Using the entries that follow, give only the number of lines with the word "Комары" in them.

■ ■ ■ ■ ■

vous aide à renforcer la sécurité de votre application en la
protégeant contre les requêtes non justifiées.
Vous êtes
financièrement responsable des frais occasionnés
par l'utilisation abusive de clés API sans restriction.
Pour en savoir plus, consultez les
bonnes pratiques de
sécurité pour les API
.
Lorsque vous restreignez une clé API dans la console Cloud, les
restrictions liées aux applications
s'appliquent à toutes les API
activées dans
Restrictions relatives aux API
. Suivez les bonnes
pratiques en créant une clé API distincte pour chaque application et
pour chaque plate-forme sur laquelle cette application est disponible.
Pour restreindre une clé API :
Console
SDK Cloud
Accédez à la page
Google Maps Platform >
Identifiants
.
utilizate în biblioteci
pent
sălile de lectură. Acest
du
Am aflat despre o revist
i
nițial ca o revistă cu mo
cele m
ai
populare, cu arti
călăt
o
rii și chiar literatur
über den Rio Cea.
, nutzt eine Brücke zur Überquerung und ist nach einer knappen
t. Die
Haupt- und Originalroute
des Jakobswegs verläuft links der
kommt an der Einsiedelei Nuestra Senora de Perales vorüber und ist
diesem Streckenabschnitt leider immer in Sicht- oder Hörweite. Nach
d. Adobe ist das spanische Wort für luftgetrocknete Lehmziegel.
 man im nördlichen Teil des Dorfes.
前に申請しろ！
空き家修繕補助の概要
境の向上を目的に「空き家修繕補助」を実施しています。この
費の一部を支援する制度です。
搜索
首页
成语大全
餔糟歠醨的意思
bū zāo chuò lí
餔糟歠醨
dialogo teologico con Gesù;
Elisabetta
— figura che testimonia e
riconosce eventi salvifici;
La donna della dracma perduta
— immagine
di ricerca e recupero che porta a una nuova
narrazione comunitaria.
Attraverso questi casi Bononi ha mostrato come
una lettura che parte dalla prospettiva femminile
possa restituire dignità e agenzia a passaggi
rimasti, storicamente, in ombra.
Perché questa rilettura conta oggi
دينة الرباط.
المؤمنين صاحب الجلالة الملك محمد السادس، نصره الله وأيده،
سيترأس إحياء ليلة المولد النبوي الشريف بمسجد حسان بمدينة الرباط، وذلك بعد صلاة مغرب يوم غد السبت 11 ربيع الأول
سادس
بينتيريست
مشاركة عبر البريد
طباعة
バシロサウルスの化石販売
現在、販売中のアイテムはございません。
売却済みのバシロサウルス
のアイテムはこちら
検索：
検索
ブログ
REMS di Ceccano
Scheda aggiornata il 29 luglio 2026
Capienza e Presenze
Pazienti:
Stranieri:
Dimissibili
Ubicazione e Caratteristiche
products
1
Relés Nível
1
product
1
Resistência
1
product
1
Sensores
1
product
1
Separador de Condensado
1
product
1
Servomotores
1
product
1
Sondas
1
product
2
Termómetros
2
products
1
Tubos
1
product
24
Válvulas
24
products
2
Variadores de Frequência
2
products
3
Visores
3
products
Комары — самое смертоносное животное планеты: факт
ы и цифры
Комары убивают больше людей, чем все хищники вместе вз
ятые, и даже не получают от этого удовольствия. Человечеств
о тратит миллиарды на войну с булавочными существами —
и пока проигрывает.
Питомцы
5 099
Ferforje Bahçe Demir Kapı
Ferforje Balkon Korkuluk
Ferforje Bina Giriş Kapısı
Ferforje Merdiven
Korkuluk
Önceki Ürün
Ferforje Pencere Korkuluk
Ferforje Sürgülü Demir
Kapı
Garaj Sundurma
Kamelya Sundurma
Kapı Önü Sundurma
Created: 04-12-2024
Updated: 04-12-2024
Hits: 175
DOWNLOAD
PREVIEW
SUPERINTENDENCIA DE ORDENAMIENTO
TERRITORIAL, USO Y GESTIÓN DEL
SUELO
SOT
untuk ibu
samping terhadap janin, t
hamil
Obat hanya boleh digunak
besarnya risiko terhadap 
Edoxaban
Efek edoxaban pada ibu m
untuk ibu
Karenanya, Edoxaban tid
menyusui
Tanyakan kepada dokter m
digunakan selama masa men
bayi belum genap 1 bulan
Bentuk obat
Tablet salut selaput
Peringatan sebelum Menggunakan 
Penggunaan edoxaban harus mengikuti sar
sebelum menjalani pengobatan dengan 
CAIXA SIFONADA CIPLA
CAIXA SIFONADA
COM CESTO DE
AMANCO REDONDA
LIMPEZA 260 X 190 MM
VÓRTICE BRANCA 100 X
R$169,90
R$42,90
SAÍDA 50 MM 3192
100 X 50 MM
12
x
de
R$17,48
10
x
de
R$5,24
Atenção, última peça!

■ ■ ■ ■ ■

■ RESULT FOR THIS EXERCISE
2